Most of the time, Poisson's usage is to compute probability of occurrence of k events in a timeframe T, when we know that μ events occur on average in a timeframe τ (difference with 1st sentence being that T and τ are not the same).
But that is the easy part: since evens are uniformly distributed, if μ events occurs on averate in a time frame τ, then μ×T/τ events shoud occur, on average, in a time frame T (understand: if we were to experiment millions of time frame T, then on average, there should be μT/τ events in each of them).
So, to compute the probability that event occurs k times in time frame T, knowing that it occurs μ times in time frame τ, you just have to reply to question "how many times event occurs k times in time frame T, knowing that it occurs μT/τ times in that time time frame". Which is the question Poisson can answer.

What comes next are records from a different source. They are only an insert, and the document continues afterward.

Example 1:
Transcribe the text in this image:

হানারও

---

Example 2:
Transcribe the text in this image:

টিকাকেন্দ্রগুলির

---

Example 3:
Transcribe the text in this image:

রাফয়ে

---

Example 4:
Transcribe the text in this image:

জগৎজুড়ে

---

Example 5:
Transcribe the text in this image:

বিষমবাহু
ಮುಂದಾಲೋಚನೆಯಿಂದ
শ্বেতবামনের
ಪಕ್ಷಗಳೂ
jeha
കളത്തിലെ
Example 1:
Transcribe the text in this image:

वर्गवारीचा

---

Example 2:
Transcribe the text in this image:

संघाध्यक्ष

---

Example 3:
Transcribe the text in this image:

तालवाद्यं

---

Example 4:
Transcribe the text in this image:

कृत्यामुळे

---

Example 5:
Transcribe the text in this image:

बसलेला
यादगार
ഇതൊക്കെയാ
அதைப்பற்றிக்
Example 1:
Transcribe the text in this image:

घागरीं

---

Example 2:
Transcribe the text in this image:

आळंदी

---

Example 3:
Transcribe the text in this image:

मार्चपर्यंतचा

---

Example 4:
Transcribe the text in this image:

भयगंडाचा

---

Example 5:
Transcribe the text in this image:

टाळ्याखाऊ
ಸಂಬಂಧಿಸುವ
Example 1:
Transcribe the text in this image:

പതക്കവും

In python, that answer is poisson.pmf(k, μT/τ)
.
In your case, you know μ, the number of goals expected in a 90 minutes time frame. You know that the time frame left to score is 20 minutes. If 2.69 goals are expected in a time frame of 90 minutes then 0.5978 goals are expected in a time frame of 20 minutes (at least, that is Poisson postulates that things work that way).

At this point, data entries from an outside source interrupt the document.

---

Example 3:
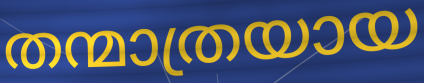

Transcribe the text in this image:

തന്മാത്രയായ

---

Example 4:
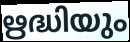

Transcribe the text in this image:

ഋദ്ധിയും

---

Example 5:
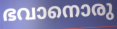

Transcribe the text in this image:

ഭവാനൊരു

Therefore, the probability for that team to score no other goal in that timeframe is poisson.pmf(0, 0.5978)
. Or, using your keyword style poisson.pmf(mu=0.5978, k=0)
. Or using loc
, to have the total amount of goals poisson.pmf(mu=0.5978, k=2, loc=2)
(but that is just cosmetic. Having a loc parameter just replace k by k-loc
)
So, long story short, you just need to scale down xgh
and xga
so that they reflect the expected number of goals in the remaining time.

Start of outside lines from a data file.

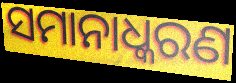
ସମାନାଧ୍କରଣ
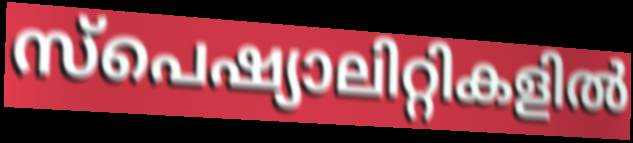
സ്പെഷ്യാലിറ്റികളിൽ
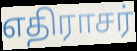
எதிராசர்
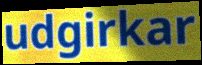
udgirkar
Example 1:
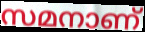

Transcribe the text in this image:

സമനാണ്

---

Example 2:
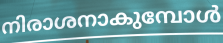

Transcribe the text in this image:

നിരാശനാകുമ്പോൾ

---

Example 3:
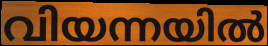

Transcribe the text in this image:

വിയന്നയിൽ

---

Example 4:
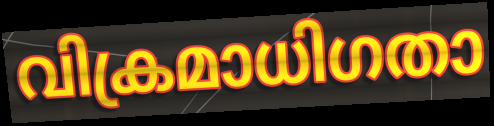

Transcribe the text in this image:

വിക്രമാധിഗതാ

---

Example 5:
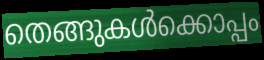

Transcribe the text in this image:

തെങ്ങുകൾക്കൊപ്പം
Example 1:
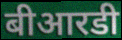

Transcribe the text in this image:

बीआरडी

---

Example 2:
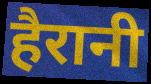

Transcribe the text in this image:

हैरानी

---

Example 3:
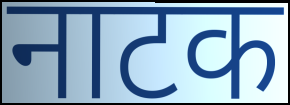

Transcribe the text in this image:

नाटक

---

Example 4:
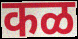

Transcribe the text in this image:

कळ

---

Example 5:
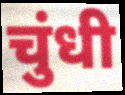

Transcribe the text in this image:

चुंधी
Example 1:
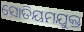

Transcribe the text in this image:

ସୋଡିୟମଯୁକ୍ତ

for i, l in zip(range(0, 6), range(0, 6)):
ph = poisson.pmf(mu=xgh*(90-minute)/90, k=i, loc=hg)
phs.append(ph)
pa = poisson.pmf(mu=xga*(90-minute)/90, k=l, loc=ag)
pas.append(pa)
While at it, and since there is a python
tag, some comments on the code
for i, l in zip(range(0, 6), range(0, 6)):
print(i,l)
produces
0 0
1 1
2 2
3 3
4 4
5 5
So it is quite strange not to use a single variable. Especially if you consider that there is no way you could use different ranges (zip
must be used with iterables of the same length. And we don't see under which circumstances, we would need, for example, i to grow from 0 to 5, while l would grow from 0 to 10)
So just
for k in range(0, 6):
ph = poisson.pmf(mu=xgh*(90-minute)/90, k=k, loc=hg)
phs.append(ph)
pa = poisson.pmf(mu=xga*(90-minute)/90, k=k, loc=ag)
pas.append(pa)
I surmise, especially because of what is the object of the next remark, that once upon a time, there was a product
instead of that zip
, before you realized that this was computing several time the same exact pmf
.
That usage of product has probably been then reduced to the task of computing phs[i]×pas[j]
for all i,j
. That is a good usage of product
.
But, since you have 2 arrays, and you intend to build a numpy array from those phs[i]×pas[j]
, let numpy do the job. It will be more efficient at it.
prod_table = np.array(phs).reshape(-1,1)*np.array(pas)
Which leads to another optimization. If the goal is to transform phs
and pha
into arrays, so that we can mutiply them (one as a line, another as a column) to get the table, why not let numpy build that array directly. As many numpy function, pmf
can have k being a list rather than a scalar, and then returns a list rather than a scalar.
So
phs=poisson.pmf(mu=xgh*(90-minute)/90, k=range(6), loc=hg)
pas=poisson.pmf(mu=xga*(90-minute)/90, k=range(6), loc=ag)
So, altogether
prod_table=poisson.pmf(mu=xgh*(90-minute)/90, k=range(6), loc=hg).reshape(-1,1)*poisson.pmf(mu=xga*(90-minute)/90, k=range(6), loc=ag)
Optimisations | Time in μs |
---|---|
Without | 1647 μs |
With | 329 μs |
So, it is not just most compact and readable. It is also (almost exactly) 5 times faster.